After fifteen minutes had passed, I decided to go out again and find a member of staff. Predictably, this took quite a while, but when I had finally located one willing to speak to me he told me it would be corrected. Twenty minutes later, I was still watching a film projected at a size too small for the screen. So I went out again, missing more of the movie I had paid money to see. The person at the desk didn’t seem very surprised when he had to phone up again to ask the projectionist to change the screen size. After a good ten minutes, the screen size altered slightly, so there was less black space around the bottom, but still bars of black at the side. I had tried to have confidence in ODEON, but when the projectionist doesn’t even notice the screen size is wrong until a member of the public tells them, surely there must be a problem?

I come now to the spark that lit the fire of this letter. On Monday 3 October I attended the 8:30PM showing of The Debt in Screen 10. Once again, I tried to keep relaxed. The adverts were projected perfectly. All was fine. But then the movie started, and I became close to furious. Below is an example of how the film was being projected:

It was not only of the wrong size for the screen, it was also noticeably wonky. I tried to explain to a man on duty about the fault. He didn’t understand: “You want a bigger screen, do you?” he said, looking puzzled. I explained again, as calmly as I could (well aware I was missing the start of the film I had paid for) that the screen size was incorrect and the picture askew. “I’ll talk to them” he said finally. I went back to watch the film. The picture stayed wonky and too small. Half an hour later I ventured out again and spoke to the same man. “I spoke to them as soon as you came out the last time” he said. I explained the film was still incorrectly projected. “I could ask them again, if you’d like?” he said. I was beyond irritated at this point. I went back to watch the film. No effort was made to alter the picture for its entire running time. It was projected badly, at an angle, at a small size, the whole of the way through, in spite of me notifying staff two times during the performance.
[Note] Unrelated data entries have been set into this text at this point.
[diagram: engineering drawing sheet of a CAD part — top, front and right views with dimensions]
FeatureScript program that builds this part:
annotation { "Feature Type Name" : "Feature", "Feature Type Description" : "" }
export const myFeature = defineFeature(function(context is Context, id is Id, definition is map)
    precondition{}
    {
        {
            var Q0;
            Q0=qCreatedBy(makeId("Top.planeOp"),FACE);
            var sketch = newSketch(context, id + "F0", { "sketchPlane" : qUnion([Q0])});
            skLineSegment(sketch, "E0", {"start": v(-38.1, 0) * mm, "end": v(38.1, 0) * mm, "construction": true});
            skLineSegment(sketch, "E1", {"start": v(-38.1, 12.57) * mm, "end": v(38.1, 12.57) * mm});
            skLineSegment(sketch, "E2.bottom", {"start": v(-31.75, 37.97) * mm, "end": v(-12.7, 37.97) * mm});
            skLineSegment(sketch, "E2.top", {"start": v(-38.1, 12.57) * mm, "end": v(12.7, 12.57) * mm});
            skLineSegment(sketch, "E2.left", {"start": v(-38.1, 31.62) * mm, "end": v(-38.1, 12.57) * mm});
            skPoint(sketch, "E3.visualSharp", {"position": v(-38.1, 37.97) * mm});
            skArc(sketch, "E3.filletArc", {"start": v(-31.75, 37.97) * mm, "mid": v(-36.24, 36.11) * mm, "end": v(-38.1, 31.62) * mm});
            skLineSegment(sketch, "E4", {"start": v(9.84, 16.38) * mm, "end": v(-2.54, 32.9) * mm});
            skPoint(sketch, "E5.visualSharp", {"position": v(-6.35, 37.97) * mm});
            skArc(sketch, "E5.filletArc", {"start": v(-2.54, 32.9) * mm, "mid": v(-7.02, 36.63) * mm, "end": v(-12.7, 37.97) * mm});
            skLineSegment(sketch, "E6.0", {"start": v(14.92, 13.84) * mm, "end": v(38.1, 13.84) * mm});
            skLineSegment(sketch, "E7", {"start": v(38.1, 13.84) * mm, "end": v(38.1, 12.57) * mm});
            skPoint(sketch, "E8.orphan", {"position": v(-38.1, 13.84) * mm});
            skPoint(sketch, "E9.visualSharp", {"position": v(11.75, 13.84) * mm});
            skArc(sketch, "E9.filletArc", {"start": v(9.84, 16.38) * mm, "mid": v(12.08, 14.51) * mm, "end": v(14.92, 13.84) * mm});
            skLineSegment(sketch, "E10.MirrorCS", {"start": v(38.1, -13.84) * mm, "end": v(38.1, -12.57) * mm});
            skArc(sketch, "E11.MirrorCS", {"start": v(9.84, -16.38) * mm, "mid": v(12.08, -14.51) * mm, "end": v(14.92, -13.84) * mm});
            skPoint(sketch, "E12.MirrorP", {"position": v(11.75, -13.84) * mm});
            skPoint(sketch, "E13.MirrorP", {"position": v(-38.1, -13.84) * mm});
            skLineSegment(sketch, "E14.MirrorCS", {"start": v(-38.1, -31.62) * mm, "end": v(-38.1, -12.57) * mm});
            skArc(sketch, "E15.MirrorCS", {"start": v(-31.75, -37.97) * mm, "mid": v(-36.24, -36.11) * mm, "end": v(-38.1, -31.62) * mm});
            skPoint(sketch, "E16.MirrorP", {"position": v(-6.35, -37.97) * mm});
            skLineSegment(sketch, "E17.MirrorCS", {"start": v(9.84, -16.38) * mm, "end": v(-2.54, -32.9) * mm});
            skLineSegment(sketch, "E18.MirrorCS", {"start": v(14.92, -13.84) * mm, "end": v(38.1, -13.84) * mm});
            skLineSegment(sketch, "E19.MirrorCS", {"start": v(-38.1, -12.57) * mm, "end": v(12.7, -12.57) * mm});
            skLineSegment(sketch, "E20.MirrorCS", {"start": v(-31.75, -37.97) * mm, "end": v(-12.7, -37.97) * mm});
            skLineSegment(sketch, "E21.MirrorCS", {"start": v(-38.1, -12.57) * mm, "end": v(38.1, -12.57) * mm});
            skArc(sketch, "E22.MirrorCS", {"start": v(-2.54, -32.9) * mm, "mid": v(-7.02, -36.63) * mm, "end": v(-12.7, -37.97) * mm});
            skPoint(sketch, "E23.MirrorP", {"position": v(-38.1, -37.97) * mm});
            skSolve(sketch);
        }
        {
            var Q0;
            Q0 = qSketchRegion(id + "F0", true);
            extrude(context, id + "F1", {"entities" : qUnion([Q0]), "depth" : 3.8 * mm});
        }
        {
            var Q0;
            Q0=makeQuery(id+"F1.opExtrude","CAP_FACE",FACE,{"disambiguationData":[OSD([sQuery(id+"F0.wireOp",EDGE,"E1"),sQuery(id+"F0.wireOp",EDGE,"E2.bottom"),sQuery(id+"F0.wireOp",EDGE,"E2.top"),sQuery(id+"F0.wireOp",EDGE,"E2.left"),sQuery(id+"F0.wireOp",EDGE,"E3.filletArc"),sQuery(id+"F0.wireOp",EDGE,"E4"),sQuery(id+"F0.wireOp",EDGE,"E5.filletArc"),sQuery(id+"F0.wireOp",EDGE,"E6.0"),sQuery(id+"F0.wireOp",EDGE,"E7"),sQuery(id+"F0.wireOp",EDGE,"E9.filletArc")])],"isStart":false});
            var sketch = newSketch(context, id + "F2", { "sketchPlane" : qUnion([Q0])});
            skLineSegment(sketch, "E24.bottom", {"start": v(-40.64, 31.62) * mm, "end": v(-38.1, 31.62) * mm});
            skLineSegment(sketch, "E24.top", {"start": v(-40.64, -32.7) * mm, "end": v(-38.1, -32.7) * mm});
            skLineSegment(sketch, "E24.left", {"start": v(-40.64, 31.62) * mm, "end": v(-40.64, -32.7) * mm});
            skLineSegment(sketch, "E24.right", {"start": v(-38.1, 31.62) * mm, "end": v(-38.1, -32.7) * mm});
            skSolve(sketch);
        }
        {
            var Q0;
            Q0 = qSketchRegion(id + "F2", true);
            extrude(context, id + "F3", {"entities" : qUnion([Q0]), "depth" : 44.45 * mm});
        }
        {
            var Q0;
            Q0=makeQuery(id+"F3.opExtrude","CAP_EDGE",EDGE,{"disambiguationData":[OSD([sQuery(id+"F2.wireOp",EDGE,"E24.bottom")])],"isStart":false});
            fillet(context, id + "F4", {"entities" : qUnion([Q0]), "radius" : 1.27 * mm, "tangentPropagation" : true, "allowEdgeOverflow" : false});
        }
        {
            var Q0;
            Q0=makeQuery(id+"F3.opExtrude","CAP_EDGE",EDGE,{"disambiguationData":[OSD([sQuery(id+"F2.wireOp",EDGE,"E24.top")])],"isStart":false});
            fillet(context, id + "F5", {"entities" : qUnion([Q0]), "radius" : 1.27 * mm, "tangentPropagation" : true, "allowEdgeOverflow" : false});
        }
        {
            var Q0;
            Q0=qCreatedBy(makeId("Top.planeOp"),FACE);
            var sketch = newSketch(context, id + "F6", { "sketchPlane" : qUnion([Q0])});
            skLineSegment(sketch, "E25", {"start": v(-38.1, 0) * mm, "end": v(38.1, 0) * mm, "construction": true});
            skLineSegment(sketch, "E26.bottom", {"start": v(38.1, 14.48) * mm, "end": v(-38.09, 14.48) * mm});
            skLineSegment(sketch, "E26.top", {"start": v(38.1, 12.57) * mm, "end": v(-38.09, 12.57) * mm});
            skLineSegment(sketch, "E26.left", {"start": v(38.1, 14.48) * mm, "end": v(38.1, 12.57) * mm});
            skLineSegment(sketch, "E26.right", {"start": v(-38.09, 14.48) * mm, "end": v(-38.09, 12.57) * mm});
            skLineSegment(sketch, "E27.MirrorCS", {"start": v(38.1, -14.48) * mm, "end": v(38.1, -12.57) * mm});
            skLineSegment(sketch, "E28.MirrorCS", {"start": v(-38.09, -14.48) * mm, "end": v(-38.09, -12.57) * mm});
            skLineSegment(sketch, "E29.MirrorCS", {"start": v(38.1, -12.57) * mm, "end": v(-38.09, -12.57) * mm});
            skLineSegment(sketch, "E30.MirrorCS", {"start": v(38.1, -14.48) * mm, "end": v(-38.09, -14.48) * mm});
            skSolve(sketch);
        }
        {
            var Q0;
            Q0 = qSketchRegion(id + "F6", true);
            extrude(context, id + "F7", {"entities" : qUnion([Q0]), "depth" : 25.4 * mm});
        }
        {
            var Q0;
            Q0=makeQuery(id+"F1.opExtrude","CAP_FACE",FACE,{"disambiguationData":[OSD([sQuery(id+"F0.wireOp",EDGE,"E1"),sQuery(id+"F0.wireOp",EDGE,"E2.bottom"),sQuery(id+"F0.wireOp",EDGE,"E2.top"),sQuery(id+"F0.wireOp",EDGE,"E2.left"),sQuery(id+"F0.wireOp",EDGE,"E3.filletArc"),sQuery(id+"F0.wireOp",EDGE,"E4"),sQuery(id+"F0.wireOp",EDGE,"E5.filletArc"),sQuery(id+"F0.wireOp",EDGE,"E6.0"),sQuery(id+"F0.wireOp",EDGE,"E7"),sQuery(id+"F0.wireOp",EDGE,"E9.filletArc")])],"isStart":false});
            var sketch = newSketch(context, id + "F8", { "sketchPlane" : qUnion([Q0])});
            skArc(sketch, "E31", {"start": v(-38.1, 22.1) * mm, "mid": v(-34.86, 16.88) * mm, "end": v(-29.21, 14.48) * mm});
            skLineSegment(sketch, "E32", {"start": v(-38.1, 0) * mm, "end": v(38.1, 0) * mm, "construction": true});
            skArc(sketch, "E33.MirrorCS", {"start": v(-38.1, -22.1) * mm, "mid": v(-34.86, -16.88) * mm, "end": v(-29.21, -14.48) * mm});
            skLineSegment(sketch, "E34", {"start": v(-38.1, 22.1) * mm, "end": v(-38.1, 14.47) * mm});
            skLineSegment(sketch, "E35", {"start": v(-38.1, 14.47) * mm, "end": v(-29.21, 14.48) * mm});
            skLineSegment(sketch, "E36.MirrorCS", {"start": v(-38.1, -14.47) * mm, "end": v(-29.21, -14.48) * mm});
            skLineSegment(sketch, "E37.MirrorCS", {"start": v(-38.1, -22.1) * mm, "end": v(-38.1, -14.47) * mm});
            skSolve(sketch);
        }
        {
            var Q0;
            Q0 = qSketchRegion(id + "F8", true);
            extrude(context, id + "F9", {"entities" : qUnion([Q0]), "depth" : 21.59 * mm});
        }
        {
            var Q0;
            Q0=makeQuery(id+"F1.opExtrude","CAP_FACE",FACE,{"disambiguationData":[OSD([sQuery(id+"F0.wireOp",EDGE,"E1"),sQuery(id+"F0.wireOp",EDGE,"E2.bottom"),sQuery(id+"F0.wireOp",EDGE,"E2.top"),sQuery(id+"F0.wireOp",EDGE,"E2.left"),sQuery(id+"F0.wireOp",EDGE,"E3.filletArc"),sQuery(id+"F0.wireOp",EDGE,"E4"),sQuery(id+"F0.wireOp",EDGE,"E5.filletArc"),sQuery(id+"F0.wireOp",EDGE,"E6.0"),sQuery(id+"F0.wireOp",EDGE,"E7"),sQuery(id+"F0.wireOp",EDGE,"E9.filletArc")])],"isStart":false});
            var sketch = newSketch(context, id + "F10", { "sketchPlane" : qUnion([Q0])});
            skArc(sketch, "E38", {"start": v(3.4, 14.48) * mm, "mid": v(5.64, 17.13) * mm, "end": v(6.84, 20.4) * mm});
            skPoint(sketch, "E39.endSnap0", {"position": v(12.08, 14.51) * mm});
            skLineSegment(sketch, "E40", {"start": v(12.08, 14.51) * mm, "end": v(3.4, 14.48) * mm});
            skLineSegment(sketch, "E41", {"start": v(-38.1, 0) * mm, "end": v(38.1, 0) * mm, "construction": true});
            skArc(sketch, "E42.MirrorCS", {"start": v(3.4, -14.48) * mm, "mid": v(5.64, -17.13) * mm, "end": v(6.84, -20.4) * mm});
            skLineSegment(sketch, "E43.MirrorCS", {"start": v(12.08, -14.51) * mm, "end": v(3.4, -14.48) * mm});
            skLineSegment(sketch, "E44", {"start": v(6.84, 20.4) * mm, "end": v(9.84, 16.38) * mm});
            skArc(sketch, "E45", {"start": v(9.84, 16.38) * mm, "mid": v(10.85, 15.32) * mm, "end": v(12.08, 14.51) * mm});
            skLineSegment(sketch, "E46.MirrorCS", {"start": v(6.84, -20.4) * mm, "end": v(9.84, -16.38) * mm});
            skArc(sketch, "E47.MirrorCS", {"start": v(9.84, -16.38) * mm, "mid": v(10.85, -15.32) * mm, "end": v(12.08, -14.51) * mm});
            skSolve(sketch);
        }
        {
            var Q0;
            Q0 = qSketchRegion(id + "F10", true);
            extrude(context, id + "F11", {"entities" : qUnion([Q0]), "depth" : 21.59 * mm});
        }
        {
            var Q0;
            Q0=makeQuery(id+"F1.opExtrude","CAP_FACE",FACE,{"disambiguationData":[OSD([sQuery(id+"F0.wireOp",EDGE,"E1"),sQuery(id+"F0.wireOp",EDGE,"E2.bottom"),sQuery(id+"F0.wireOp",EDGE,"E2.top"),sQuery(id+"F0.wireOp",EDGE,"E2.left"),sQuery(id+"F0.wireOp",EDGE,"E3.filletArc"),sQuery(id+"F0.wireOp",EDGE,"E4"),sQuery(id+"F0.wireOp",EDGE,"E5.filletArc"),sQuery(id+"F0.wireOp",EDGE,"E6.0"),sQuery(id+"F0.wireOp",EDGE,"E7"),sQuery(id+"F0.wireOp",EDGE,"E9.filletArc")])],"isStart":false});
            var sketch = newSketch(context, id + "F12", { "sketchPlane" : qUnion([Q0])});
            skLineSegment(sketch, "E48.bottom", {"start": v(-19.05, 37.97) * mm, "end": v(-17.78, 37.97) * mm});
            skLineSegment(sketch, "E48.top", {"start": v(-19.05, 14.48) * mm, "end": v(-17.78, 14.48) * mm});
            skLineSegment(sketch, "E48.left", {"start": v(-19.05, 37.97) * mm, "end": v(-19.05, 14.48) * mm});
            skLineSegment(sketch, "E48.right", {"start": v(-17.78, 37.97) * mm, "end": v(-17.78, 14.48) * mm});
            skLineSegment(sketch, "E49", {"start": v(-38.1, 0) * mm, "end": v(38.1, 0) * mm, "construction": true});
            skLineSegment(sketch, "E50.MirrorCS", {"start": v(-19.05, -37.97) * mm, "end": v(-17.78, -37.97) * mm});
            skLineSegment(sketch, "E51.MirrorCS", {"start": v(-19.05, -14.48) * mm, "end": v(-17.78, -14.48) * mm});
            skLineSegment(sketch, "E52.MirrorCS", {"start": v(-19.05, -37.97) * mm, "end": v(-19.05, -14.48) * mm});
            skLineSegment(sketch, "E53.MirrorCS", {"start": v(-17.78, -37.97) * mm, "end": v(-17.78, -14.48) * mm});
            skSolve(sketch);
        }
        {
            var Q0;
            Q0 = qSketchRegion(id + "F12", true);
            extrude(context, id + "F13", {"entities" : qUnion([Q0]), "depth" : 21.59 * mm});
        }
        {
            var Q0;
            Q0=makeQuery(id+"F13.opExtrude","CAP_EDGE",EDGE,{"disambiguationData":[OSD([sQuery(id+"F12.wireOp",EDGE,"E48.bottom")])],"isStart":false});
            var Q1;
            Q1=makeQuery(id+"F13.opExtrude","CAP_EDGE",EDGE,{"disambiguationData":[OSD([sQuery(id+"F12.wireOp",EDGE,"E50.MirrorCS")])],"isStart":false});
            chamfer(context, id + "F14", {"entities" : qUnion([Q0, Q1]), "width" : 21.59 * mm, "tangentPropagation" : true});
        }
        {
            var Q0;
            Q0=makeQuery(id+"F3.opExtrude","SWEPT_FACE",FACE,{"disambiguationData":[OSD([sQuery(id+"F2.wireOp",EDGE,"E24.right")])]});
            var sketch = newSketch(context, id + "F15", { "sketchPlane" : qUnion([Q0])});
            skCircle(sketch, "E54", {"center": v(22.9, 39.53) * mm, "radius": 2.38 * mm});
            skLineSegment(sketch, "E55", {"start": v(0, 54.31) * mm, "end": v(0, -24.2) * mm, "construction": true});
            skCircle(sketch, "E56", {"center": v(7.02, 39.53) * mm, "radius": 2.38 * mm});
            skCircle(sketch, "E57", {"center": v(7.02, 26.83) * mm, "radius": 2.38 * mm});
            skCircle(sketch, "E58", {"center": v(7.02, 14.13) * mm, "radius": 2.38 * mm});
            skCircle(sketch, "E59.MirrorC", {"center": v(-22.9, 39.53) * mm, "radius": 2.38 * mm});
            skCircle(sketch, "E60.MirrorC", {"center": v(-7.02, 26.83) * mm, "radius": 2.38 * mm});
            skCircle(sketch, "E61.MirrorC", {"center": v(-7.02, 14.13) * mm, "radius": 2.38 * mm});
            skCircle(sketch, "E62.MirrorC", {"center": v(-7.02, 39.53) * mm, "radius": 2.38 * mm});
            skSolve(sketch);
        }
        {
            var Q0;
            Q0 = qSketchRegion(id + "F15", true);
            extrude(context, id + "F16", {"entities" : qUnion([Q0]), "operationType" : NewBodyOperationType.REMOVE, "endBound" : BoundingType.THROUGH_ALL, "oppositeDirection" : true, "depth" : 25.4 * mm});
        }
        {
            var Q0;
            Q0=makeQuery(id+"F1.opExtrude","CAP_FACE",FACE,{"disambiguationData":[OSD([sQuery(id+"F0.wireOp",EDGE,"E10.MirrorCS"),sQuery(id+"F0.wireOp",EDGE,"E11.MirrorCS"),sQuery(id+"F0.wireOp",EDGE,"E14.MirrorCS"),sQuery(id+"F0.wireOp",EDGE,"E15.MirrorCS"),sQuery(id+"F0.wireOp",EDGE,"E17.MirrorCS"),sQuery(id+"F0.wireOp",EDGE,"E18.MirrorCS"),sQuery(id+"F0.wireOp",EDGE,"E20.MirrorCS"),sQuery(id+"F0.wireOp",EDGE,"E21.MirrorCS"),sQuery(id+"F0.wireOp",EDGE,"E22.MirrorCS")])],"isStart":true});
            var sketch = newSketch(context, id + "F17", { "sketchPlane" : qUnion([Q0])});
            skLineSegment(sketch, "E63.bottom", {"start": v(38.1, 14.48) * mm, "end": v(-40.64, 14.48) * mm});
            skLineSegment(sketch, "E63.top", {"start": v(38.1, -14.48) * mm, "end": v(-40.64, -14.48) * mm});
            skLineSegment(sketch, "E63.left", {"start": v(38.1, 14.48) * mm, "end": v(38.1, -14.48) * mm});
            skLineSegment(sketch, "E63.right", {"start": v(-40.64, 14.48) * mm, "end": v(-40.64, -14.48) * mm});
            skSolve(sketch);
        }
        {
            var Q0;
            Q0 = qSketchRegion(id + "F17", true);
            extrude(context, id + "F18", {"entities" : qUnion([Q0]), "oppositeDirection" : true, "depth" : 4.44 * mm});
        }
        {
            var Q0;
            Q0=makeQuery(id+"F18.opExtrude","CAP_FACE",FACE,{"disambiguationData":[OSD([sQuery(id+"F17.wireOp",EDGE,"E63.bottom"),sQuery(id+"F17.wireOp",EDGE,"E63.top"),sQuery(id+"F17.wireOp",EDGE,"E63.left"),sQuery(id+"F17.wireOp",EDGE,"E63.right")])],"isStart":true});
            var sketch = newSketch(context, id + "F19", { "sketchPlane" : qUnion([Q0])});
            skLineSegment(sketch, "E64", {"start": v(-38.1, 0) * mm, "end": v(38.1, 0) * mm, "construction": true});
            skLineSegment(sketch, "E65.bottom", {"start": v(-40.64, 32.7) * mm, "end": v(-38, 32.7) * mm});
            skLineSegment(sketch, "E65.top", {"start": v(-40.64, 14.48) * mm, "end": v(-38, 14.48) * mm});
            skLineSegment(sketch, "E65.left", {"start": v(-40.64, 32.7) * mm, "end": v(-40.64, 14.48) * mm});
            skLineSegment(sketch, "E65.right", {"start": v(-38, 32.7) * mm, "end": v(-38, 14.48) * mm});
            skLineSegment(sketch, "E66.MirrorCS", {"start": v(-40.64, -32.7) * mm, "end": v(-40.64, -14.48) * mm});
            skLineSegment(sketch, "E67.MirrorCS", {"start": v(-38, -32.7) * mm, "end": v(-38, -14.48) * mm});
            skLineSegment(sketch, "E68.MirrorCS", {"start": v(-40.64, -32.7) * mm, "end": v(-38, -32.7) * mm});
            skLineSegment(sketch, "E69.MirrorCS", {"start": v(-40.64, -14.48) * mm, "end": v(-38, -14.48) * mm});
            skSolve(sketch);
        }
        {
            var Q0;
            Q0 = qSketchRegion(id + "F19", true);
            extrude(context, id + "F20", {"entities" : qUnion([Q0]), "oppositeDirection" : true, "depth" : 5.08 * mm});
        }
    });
Why did the projectionist not right the film himself/herself? Why was nothing done when I complained the first time, and then the second? Was there even a projectionist there, up in the heavens, or just an untrained teenager flicking on an ‘On’ switch before walking off? These are the questions I want answered.

I would like to make it clear that I am not on some kind of crusade to get more free tickets. I am simply trying to make it plain and clear to you that there are some serious, deep-rooted problems in your cinema. Incompetence in cinema practice is spreading like a plague, and your cinema is, judging by this evidence, at the forefront of this surge of bad service. This now mounts up to five screenings that have been ruined because of staff failings in the past two months. I would like to know how this has been allowed to continue for so long, and what precautions are being made to ensure students, like me, never have to regret paying a cinema chain to do what they are supposed to do: project a film at a professional standard.

Yours sincerely,

Barnaby Walter,

Film Editor of Southampton University’s The Edge Entertainments Magazine, and author of The WALTERMEDIA Film Blog.